Time Like Geodesics of Regular Black Holes with Scalar Hair

TL;DR

This paper studies the motion of particles around regular black holes with scalar hair, revealing how scalar charge influences orbits, perihelion precession, and scattering, with implications for observational constraints.

Contribution

It provides a detailed analysis of timelike geodesics in regular black holes with scalar hair, including orbit classifications and corrections to perihelion precession.

Findings

Scalar charge shifts the location of circular and stable orbits.

Perihelion precession receives scalar charge-dependent corrections.

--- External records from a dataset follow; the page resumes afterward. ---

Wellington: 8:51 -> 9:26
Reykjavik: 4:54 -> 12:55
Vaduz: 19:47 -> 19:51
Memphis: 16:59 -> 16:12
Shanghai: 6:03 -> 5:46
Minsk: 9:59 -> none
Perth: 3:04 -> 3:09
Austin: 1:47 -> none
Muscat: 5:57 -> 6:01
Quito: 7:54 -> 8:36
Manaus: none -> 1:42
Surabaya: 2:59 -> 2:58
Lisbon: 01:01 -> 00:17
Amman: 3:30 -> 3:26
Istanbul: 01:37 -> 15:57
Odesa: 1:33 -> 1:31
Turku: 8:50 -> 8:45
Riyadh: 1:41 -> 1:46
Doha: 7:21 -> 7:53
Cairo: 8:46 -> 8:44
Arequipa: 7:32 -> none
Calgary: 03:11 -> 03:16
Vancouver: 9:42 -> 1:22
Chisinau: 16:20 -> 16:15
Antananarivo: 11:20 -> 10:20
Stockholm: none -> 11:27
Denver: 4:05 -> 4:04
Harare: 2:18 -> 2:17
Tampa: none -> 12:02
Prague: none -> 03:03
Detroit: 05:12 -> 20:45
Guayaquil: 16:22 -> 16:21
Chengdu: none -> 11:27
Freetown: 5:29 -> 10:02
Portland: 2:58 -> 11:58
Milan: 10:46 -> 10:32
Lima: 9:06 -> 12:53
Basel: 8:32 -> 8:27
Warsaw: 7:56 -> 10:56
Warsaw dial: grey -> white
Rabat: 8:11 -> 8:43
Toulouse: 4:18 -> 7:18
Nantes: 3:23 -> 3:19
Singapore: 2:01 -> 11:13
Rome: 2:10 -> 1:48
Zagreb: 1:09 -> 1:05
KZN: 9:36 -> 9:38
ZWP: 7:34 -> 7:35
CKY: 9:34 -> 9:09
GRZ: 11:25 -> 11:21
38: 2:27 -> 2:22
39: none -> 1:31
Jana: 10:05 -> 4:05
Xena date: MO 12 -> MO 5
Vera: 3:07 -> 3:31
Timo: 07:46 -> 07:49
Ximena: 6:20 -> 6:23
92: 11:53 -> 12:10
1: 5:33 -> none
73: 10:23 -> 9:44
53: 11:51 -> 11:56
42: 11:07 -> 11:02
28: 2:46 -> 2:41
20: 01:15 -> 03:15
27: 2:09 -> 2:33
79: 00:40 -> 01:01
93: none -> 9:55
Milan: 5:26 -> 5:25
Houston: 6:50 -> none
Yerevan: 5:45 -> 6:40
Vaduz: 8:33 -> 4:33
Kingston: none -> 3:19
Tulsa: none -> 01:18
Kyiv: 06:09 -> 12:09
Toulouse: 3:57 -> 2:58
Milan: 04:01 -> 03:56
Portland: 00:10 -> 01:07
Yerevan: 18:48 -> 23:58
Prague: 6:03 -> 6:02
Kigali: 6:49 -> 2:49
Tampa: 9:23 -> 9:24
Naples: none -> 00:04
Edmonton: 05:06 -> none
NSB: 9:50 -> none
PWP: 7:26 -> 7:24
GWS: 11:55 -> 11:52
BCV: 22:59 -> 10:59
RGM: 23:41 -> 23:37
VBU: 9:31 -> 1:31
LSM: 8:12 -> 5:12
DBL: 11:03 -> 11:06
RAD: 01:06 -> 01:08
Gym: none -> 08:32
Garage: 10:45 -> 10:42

The scalar hair affects the threshold for scattering and capture.

Abstract

We investigate timelike geodesics in asymptotically flat regular black holes supported by a phantom scalar field characterized by a scalar charge $A$. This parameter removes the central singularity and continuously deforms the Schwarzschild geometry while preserving asymptotic flatness. We derive the equations of motion for massive test particles and classify bounded and unbounded trajectories in terms of the conserved energy and angular momentum. We determine circular and critical orbits, including the innermost stable circular orbit (ISCO), and analyze the transition between capture and scattering. We show that the scalar charge modifies the location of the unstable and stable circular orbits, the ISCO, and the threshold angular momentum for scattering, exhibiting a nontrivial dependence on the radial coordinate. Their physical scales are naturally described in terms of the invariant areal radius $R(r)=\sqrt{r^2+A^2}$. In the weak-field regime, we compute the perihelion precession and obtain corrections proportional to the scalar charge, allowing us to constrain the scalar charge from Solar System observations. We also analyze the motion with vanishing angular momentum and show that, while the qualitative structure of the trajectories remains connected to the Schwarzschild limit $A\to 0$, the quantitative deviations encode the geometric effects of the scalar hair.